Give the number of lines in this listing that hold "fruit". No other words belong in the reply.
START EXTRACTED RECORDS
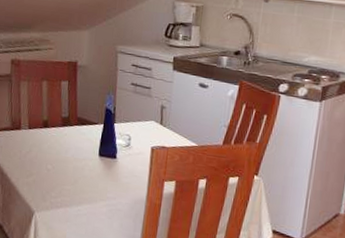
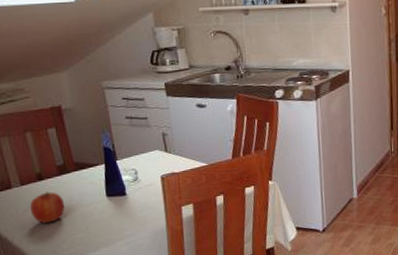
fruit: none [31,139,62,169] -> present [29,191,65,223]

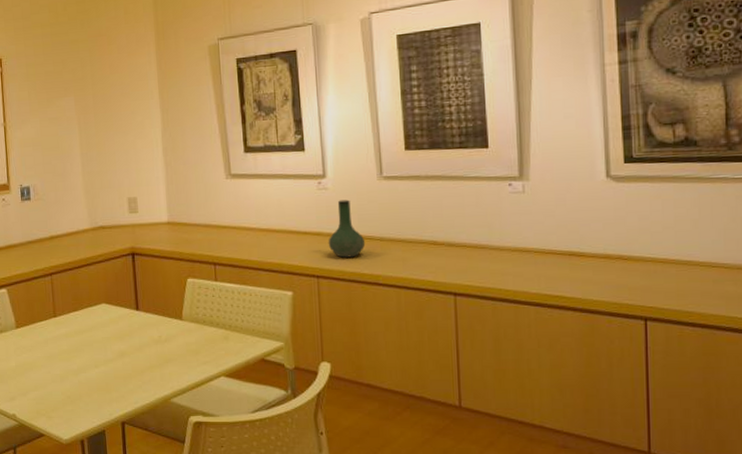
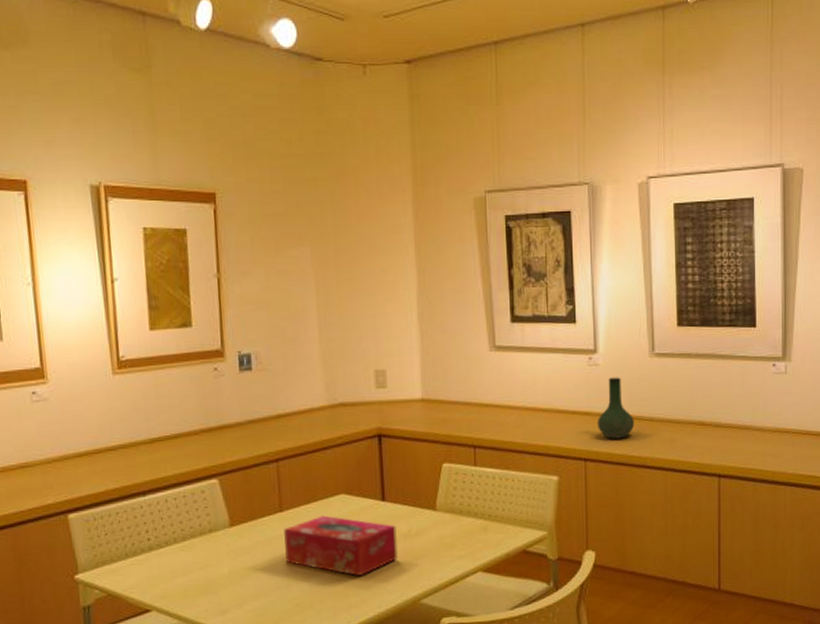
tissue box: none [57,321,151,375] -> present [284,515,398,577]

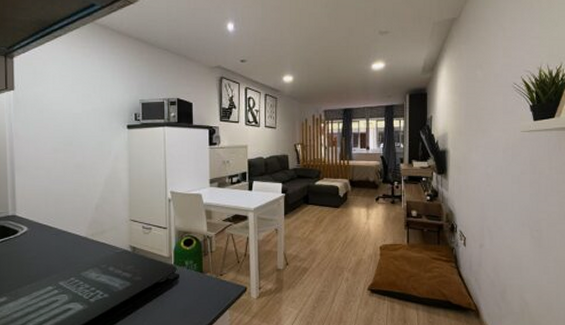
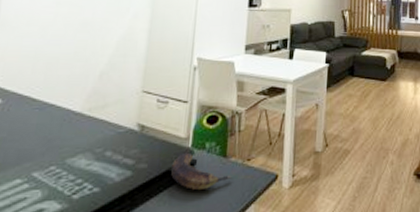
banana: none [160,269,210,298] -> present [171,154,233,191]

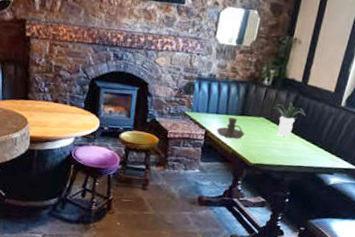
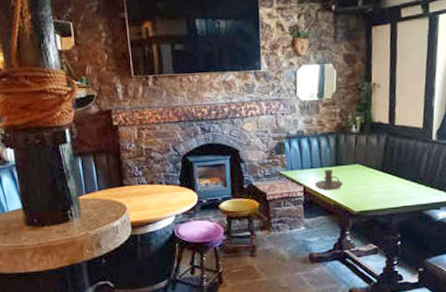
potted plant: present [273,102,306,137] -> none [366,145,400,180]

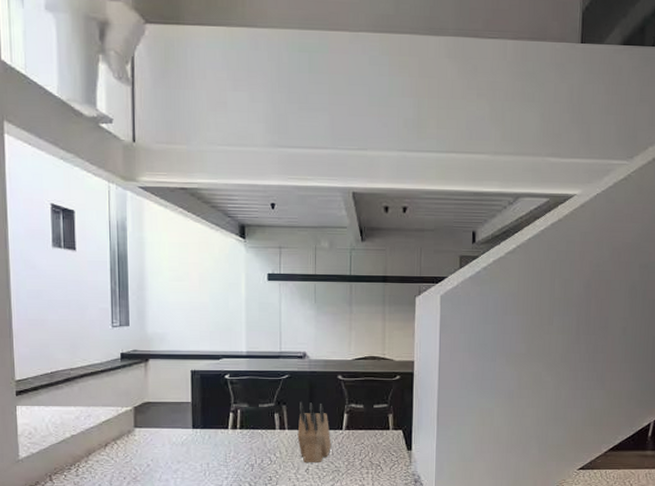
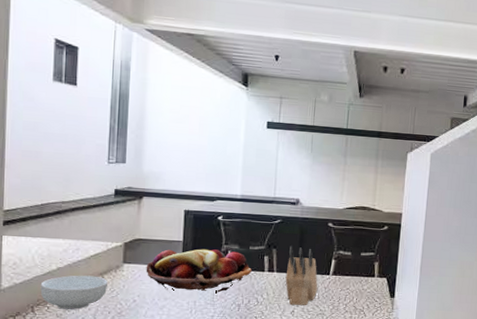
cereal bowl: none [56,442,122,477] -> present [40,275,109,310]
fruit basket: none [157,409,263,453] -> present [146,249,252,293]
END EXTRACTED RECORDS
## EXERCISE ANSWER
2